What has been the most important lesson learned since you launched the label?

This has got to relate to the previously mentioned incident. This was a hugely stressful time for us and not the best start, but we came out the other side and learned a lot of lessons along the way. 

Developing good relationships is key. This has to be done slowly and in stages so trust can be built and both parties can ensure all expectations can be fulfilled without loss on either side. Maybe the saying don’t put all your eggs in one basket is apt here. We were perhaps a little naive in the beginning and trusted someone who had all the credentials and accreditations but ultimately they were not equipped to do any of what they stated. I would also add that it is important to have everything in black and white. In the end it was vital to our case. 

It is important to learn from mistakes, not held back by them. Since our initial hiccup, we have worked with some fantastic people which prove that by learning and persevering, you can find genuine people who are a pleasure to work with and you can trust.

What is your main inspiration in designing clothes?

HAAR clothes must always be constructed expertly and use excellent quality materials. We believe it is also our responsibility to be as sustainable and transparent as possible. We work with local makers and artisans; not because there are not excellent manufacturers and craftspeople elsewhere, but because by working with people in a closer proximity we can have better communication and be involved in the manufacturing process throughout. It’s important to us that the people we work with are paid a fair wage and are covered by regulations which the workers in some countries are not. We also want to champion UK manufacturing, an industry that has struggled to compete with cheap labour in the Far East.

Why did you name your brand HAAR and for what does it stands for?

HAAR is a local word for the thick sea-fog which can be found in the North-east of Scotland (where we are based and Jessica was born). The word has deeper meanings to us but aside from those, as a word, it has a symmetry and looks visually pleasing. It’s impactful and stands on its own. 

The first heartbeat. If I am right the first garments you presented on your Instagram were an overshirt and a Grandad collar pop-over shirt. How long was the way from planning to the realisation? 

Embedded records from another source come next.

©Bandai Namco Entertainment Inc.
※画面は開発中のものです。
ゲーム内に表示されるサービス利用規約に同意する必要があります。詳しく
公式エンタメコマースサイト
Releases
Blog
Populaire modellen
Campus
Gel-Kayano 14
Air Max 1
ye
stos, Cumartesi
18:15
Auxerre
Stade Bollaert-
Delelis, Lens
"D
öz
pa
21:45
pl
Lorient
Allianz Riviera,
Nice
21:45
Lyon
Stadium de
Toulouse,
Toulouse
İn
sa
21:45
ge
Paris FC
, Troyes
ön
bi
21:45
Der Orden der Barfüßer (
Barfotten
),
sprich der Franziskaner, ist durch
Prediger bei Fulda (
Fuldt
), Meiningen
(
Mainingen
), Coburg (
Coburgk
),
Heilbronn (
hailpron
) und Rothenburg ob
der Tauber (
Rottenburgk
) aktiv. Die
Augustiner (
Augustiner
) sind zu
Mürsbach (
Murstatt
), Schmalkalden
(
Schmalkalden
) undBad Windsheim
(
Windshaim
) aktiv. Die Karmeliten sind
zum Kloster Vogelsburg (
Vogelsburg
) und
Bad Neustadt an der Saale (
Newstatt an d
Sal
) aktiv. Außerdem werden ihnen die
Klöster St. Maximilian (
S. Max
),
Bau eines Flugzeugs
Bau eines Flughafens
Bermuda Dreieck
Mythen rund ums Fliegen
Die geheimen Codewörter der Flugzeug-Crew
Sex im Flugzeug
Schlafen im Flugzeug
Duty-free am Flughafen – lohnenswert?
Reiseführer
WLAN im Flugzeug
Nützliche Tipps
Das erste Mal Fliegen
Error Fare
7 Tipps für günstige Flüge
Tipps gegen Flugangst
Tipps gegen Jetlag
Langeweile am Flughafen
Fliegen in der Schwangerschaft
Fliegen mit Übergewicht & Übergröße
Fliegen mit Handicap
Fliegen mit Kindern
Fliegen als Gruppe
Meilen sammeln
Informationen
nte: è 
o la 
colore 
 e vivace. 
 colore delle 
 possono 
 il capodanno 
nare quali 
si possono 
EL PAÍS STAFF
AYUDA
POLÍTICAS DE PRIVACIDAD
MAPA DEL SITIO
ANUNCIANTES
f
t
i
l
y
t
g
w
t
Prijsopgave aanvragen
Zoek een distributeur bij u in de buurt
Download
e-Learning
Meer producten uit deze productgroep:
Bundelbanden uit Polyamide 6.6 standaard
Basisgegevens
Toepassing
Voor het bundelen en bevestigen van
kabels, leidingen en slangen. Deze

We originally started with a standard button-down shirt, a grandad collar version and an overshirt. We had designed a far bigger collection but as mentioned before due to the circumstances we found ourselves in, everything was held back. So the answer to the question is honestly, far too long. If everything had have gone smoothly we believe our first collection would have been ready in approximately six months, in reality we found ourselves without materials, money, or a trustworthy manufacturer and this held us up a lot longer. We have never been financially backed by any investor, and everything has been organic. It’s a harder route to take for sure, but we feel we have learned so much from the experience and are now in a good place.